═══ Input ═══
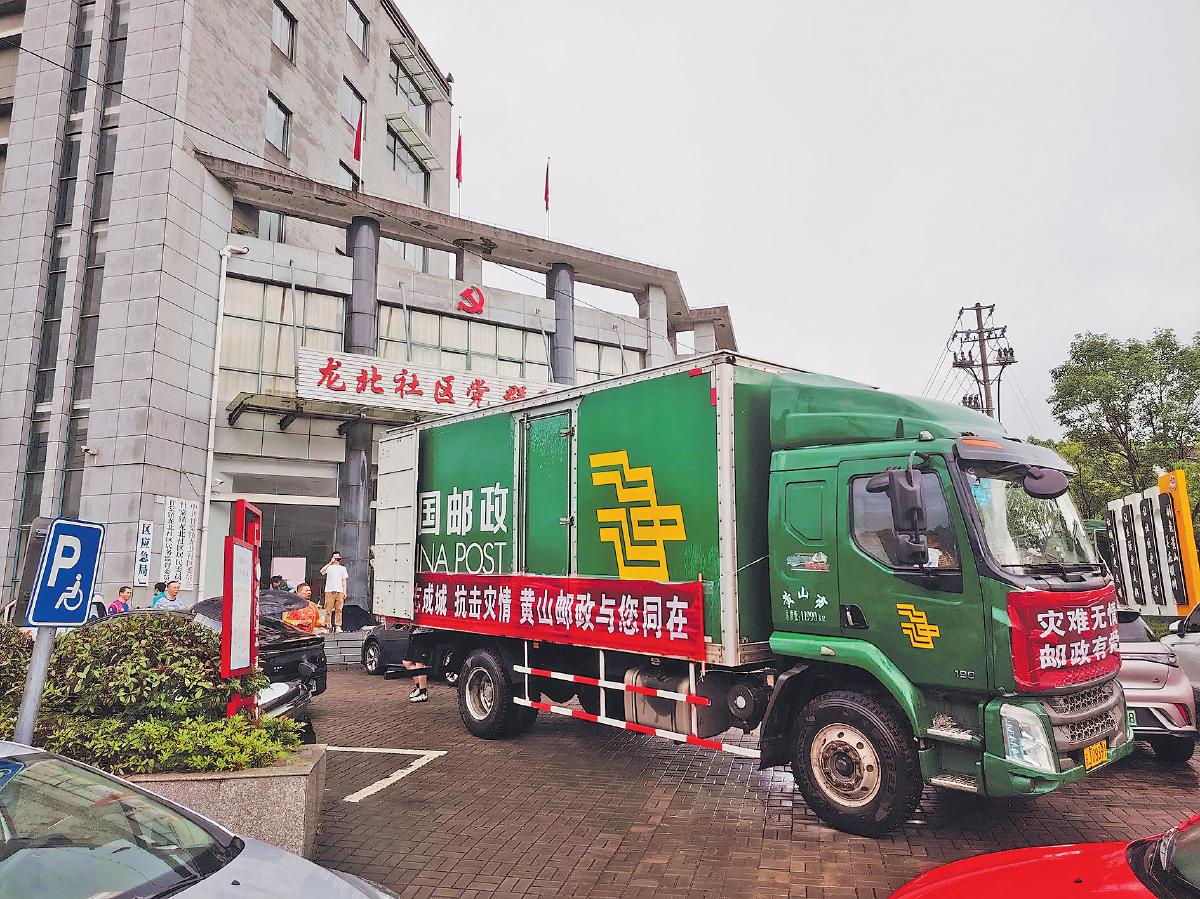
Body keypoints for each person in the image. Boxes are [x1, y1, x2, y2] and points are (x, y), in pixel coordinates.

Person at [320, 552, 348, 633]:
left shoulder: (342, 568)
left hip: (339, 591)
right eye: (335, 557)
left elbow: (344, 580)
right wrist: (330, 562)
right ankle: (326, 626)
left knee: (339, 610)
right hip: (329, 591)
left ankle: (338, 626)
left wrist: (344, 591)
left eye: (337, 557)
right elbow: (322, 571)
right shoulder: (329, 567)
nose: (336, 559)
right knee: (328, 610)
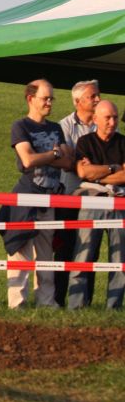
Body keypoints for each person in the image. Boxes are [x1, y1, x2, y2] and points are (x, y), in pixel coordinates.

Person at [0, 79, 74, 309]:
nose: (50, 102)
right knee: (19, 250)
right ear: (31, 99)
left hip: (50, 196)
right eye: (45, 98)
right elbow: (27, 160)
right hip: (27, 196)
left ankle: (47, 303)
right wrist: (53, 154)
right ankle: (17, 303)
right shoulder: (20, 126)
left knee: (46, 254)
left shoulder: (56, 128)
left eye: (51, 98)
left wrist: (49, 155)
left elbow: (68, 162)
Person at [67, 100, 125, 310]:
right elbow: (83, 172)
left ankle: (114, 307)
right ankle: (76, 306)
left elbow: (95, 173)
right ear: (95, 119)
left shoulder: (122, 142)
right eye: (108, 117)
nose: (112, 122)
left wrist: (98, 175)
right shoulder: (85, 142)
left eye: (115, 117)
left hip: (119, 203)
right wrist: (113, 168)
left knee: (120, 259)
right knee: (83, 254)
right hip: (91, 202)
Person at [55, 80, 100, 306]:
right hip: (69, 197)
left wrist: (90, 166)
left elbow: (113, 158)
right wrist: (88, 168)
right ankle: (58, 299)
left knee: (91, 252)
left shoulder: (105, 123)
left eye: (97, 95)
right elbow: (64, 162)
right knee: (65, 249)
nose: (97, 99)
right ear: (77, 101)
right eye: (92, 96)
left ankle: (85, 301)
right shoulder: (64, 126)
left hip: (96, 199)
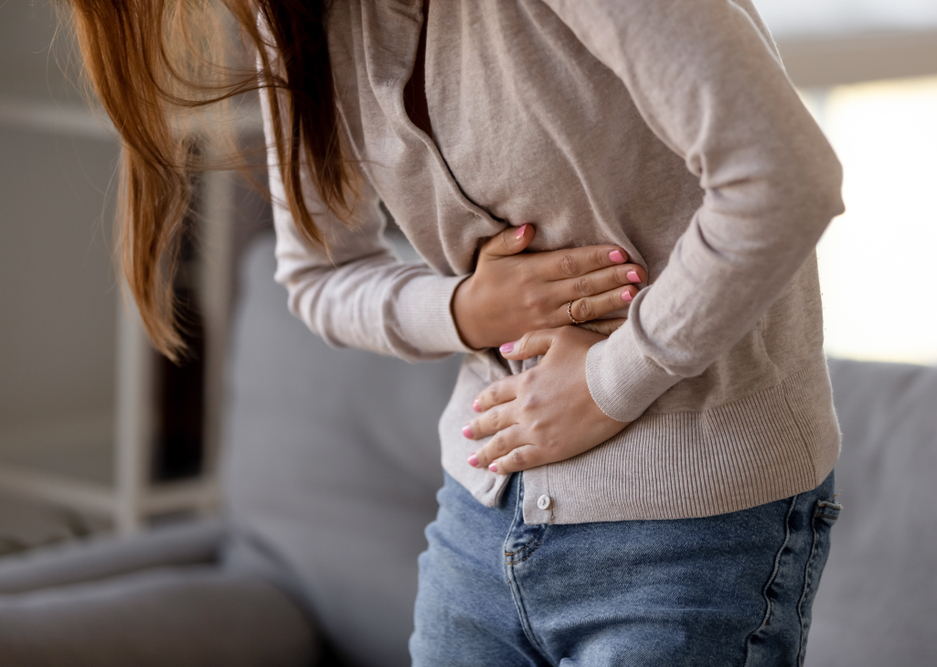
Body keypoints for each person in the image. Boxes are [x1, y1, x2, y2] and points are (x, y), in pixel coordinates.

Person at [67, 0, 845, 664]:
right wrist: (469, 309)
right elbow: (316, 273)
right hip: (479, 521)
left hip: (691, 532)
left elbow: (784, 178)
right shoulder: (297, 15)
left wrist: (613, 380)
═══
═══ Input ═══
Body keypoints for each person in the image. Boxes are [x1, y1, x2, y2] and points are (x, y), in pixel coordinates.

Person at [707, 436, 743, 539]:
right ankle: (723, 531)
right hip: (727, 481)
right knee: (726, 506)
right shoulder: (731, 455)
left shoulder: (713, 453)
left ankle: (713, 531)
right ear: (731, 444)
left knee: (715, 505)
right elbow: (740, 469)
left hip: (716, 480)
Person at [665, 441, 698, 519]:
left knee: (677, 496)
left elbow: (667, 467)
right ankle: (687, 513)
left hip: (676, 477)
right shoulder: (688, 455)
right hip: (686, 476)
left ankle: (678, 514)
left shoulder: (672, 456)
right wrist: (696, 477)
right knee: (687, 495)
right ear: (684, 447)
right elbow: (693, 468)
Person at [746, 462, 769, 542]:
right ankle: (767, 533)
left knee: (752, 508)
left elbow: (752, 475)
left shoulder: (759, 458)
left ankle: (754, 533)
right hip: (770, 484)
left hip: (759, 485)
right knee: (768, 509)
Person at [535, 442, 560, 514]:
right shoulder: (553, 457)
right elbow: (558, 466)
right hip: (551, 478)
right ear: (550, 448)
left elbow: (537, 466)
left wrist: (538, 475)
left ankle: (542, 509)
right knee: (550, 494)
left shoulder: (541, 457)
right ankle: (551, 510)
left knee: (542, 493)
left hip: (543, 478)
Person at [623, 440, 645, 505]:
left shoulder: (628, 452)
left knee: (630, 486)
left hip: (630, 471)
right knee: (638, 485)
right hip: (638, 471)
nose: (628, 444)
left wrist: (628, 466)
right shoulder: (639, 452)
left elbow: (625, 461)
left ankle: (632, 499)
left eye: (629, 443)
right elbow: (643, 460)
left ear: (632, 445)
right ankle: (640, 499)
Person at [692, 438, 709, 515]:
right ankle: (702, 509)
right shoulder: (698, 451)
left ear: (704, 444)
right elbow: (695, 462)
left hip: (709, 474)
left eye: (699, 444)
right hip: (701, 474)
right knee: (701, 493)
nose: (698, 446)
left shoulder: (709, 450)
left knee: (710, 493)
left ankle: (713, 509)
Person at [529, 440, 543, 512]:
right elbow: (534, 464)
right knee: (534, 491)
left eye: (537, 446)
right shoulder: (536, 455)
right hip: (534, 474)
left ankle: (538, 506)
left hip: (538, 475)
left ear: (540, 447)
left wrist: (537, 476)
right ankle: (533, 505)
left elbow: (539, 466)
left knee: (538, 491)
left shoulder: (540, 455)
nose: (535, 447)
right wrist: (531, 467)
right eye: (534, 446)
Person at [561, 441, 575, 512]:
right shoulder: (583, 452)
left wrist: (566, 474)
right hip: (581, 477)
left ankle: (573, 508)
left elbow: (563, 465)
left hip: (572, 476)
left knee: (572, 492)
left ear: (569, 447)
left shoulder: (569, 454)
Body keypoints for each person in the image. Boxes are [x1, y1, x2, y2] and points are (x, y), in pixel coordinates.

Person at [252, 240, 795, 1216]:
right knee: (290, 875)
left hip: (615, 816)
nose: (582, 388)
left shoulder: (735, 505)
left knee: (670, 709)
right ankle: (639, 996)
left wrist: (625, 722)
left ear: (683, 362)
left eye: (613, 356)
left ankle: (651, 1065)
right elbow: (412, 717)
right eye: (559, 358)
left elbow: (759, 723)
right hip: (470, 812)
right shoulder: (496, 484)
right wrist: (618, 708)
═══
The task: Retype exactly the lines of the data above that fall between the line with "left hip: (538, 475)" and the line with "right wrist: (618, 708)", inclusive, and add nothing.

Expected output:
left hip: (538, 475)
left ear: (540, 447)
left wrist: (537, 476)
right ankle: (533, 505)
left elbow: (539, 466)
left knee: (538, 491)
left shoulder: (540, 455)
nose: (535, 447)
right wrist: (531, 467)
right eye: (534, 446)
Person at [561, 441, 575, 512]:
right shoulder: (583, 452)
left wrist: (566, 474)
right hip: (581, 477)
left ankle: (573, 508)
left elbow: (563, 465)
left hip: (572, 476)
left knee: (572, 492)
left ear: (569, 447)
left shoulder: (569, 454)
Body keypoints for each person in the image. Boxes are [x1, y1, x2, y2] and points are (x, y), in pixel coordinates.

Person at [252, 240, 795, 1216]:
right knee: (290, 875)
left hip: (615, 816)
nose: (582, 388)
left shoulder: (735, 505)
left knee: (670, 709)
right ankle: (639, 996)
left wrist: (625, 722)
left ear: (683, 362)
left eye: (613, 356)
left ankle: (651, 1065)
right elbow: (412, 717)
right eye: (559, 358)
left elbow: (759, 723)
right hip: (470, 812)
right shoulder: (496, 484)
right wrist: (618, 708)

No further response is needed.